Menteri Dalam Negeri Jerman, Alexander Dobrindt dari partai CSU, mengkonfirmasi bahwa pesawat berangkat dari Bandara Leipzig. Namun, langkah ini menuai kritik tajam dari berbagai kalangan. Organisasi hak asasi manusia, Amnesty International, menyebutkan bahwa kondisi di Afghanistan sangat buruk. Mereka melaporkan adanya "eksekusi di luar pengadilan, orang hilang, dan penyiksaan" yang terjadi di negara tersebut. Julia Duchrow, Sekretaris Jenderal Amnesty di Jerman, menegaskan bahwa "tidak ada yang pantas mendapatkan perlakuan semacam itu, bahkan para pelanggar hukum sekalipun. Hak asasi manusia berlaku untuk semua orang atau tidak sama sekali."
Meskipun kritik tersebut, Dobrindt membela keputusan untuk melakukan deportasi. Ia menyatakan bahwa penerbangan ini merupakan bagian dari perubahan kebijakan pemerintah. "Deportasi ke Afghanistan harus dapat berlangsung dengan aman di masa depan. Tidak ada hak tinggal bagi pelanggar hukum berat di negara kita," tambahnya.

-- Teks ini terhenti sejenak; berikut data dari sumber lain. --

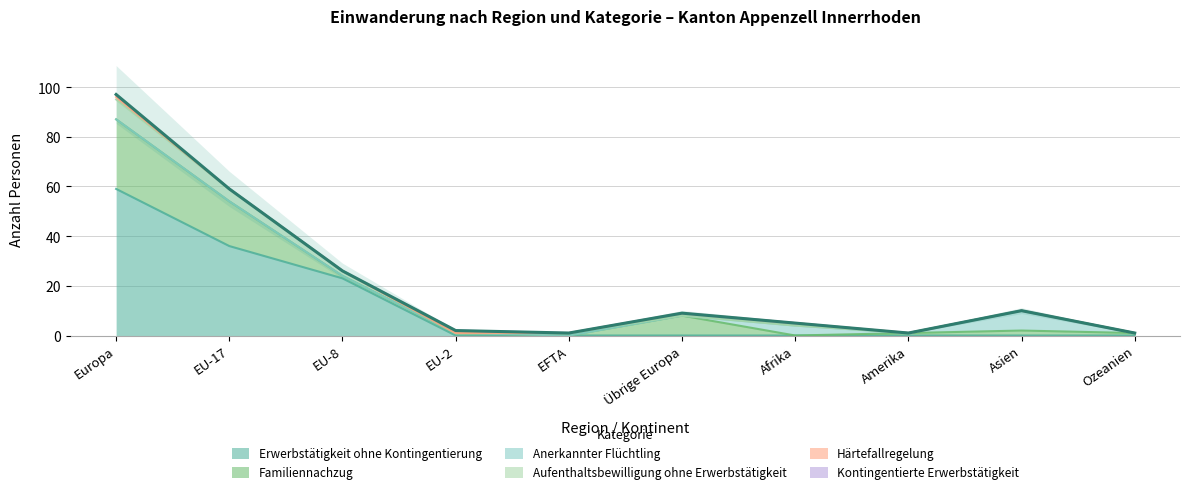

Does the chart have visible grid lines?

Yes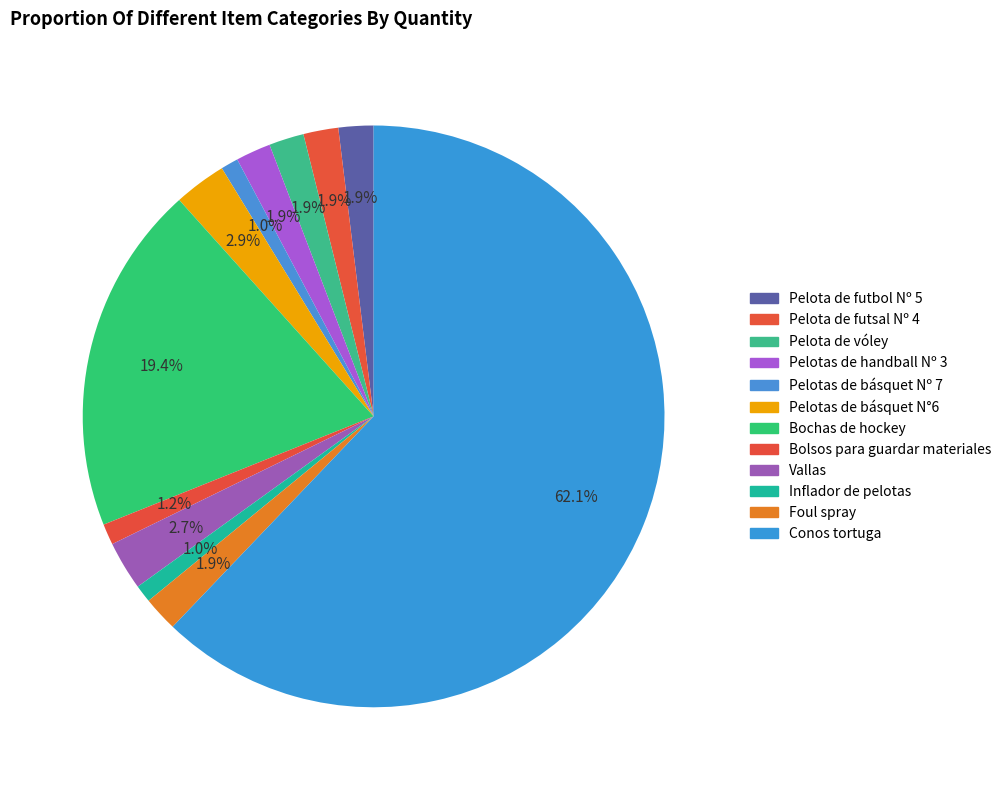

Count the number of slices in the pie.

12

Keputusan ini menunjukkan tantangan yang dihadapi oleh pemerintah dalam mengatur imigrasi dan melindungi hak asasi manusia. Di satu sisi, ada kebutuhan untuk menegakkan hukum, tetapi di sisi lain, ada tanggung jawab untuk melindungi individu dari bahaya. Kondisi yang rumit ini membuat banyak orang bertanya-tanya tentang masa depan kebijakan imigrasi Jerman dan bagaimana negara tersebut akan menghadapi masalah hak asasi manusia di negara-negara yang sedang berkonflik.
Dengan langkah ini, Jerman menunjukkan bahwa mereka berkomitmen untuk menegakkan hukum, tetapi juga harus mempertimbangkan dampak dari tindakan mereka terhadap individu dan situasi di negara asal mereka.